I am wondering if I read this correctly:
To reach such tiny geometries, self-aligned quadruple patterning (SAQR) and EUV lithography is used.
So they are using EUV which supposedly has long exposure times due to output power problems from the light source through the mask to the wafer, and they are quad-patterning it? Are they using the term "quad-patterning" to mean that they are using four different masks for each layer and then exposing each one? With a 13nm light source why do they need to quad-pattern a 7nm feature size? And how long would that actually take in a real fab? Everyone is moaning about double-patterning using a 193nm light source on 20nm and smaller and the effect on throughput (and thus on cost).

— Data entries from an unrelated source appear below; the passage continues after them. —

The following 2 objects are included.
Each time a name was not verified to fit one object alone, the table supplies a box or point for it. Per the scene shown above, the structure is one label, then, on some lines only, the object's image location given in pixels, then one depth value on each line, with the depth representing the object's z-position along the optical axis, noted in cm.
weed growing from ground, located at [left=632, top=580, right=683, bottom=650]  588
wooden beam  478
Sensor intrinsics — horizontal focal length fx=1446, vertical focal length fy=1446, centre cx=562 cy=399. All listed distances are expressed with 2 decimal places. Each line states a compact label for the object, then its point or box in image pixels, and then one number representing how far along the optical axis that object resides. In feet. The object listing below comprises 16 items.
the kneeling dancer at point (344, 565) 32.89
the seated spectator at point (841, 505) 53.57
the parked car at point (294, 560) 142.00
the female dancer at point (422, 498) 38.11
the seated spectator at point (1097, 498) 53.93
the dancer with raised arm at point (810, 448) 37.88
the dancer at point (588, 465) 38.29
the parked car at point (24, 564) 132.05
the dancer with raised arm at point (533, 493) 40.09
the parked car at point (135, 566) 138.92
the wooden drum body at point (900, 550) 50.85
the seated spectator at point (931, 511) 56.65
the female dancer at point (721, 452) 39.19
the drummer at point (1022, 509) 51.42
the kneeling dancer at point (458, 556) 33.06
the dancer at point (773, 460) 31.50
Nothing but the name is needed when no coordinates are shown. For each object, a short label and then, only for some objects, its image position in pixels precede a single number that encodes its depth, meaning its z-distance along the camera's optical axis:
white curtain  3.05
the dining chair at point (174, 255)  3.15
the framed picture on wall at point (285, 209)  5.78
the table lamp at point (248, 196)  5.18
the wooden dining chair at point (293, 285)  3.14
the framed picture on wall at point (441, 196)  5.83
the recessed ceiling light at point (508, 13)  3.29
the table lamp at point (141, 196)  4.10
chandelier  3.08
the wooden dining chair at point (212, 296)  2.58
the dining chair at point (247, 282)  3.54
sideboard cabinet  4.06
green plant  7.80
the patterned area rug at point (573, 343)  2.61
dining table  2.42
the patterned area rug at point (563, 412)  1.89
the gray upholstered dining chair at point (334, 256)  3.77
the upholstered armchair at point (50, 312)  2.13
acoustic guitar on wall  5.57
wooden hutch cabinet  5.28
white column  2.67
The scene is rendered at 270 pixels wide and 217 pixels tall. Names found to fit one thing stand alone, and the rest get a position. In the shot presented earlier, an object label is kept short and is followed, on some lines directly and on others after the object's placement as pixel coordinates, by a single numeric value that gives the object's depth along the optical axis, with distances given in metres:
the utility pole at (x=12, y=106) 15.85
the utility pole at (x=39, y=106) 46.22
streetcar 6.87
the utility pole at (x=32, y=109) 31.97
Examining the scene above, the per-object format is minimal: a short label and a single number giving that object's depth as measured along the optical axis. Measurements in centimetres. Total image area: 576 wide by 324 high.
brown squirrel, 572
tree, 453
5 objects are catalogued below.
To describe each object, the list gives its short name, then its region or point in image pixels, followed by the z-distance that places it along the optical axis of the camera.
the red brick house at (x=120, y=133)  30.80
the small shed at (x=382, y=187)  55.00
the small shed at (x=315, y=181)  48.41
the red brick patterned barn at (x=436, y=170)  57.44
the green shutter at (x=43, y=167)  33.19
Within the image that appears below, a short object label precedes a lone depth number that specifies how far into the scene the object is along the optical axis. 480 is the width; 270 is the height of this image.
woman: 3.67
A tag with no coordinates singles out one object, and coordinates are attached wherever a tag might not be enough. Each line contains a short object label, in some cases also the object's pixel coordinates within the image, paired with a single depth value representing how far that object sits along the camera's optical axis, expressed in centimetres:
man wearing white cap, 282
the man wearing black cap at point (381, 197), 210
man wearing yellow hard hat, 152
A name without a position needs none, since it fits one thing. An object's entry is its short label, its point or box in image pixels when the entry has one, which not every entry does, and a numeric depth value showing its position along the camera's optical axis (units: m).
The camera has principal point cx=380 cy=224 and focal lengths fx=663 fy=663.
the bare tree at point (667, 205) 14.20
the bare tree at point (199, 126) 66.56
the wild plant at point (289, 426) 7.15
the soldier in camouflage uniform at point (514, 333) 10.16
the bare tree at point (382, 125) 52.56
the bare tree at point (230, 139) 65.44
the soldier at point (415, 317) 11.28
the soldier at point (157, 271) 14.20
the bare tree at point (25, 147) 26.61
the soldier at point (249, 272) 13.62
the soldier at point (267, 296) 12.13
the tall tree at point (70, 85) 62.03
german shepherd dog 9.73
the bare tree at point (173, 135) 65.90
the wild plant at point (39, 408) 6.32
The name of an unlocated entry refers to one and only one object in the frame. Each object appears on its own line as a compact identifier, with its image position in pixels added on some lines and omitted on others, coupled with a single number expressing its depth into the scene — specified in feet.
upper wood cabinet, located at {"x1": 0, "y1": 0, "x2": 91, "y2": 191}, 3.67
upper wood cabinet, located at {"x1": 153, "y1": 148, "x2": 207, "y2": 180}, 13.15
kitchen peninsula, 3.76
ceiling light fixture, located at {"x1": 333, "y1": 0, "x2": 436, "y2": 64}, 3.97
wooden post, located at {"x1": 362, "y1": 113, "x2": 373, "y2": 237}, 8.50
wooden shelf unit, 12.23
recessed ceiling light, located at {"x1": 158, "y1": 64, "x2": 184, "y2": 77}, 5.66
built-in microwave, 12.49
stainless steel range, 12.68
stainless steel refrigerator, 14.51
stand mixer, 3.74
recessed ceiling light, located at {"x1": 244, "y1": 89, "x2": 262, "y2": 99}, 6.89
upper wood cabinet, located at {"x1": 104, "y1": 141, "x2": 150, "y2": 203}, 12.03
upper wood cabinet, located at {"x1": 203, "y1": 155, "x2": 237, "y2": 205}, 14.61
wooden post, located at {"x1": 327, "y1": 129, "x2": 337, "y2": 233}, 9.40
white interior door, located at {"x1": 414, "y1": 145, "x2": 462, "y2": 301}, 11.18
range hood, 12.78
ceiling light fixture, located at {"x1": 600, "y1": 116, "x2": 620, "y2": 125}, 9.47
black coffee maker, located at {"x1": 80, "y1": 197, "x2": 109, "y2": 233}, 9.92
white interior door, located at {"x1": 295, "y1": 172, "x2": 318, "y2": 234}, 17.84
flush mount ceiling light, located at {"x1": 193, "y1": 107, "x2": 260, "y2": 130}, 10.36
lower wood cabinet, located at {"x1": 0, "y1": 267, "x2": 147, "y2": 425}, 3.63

I thought one of the wonderful things about EUV was that you could get rid of double-patterning, but if this article is to be believed (and I'm reading it correctly) they are actually taking a much slower lithography patterning machine (EUV) and then using four masks per layer... which seems like it would take so long that it never be commercially viable... and I'm not sure that I understand why you even need to do anything this complex.
Anyway, it's interesting.... it just seems perplexingly complex and extremely far from commercialization in a high volume fab that needs higher wafer throughput to maintain cost effectiveness.
As always, I am not speaking on behalf of my employer, and my opinions are my own.
As background reading, this link talks about the problems of exposure times on EUV:
http://spectrum.ieee.org/semiconductors/devices/euv-chipmaking-inches-forward
and this one talks about the talks about the way node sizes are named - something that IDC has been talking about for years but I only finally understood what he was saying fairly recently - and problems at 14nm and below:
http://spectrum.ieee.org/semiconductors/devices/the-status-of-moores-law-its-complicated
And by the way, while I'm posting up about EUV, I would just like to point out that the way that the light source is made - by dropping molten tin into a high power laser beam which vaporizes the tin and creates 13.5nm ultraviolet light seems completely crazy to me. I understand that this is where the industry is headed, but as a source of light dropping molten metal into a laser beam while you have a jet of hydrogen gas to steer the drops seems completely Rube-Goldbergian to me. It might be practical, it might be necessary, but it still seems like "you have to be kidding me... really? that's the way it works?".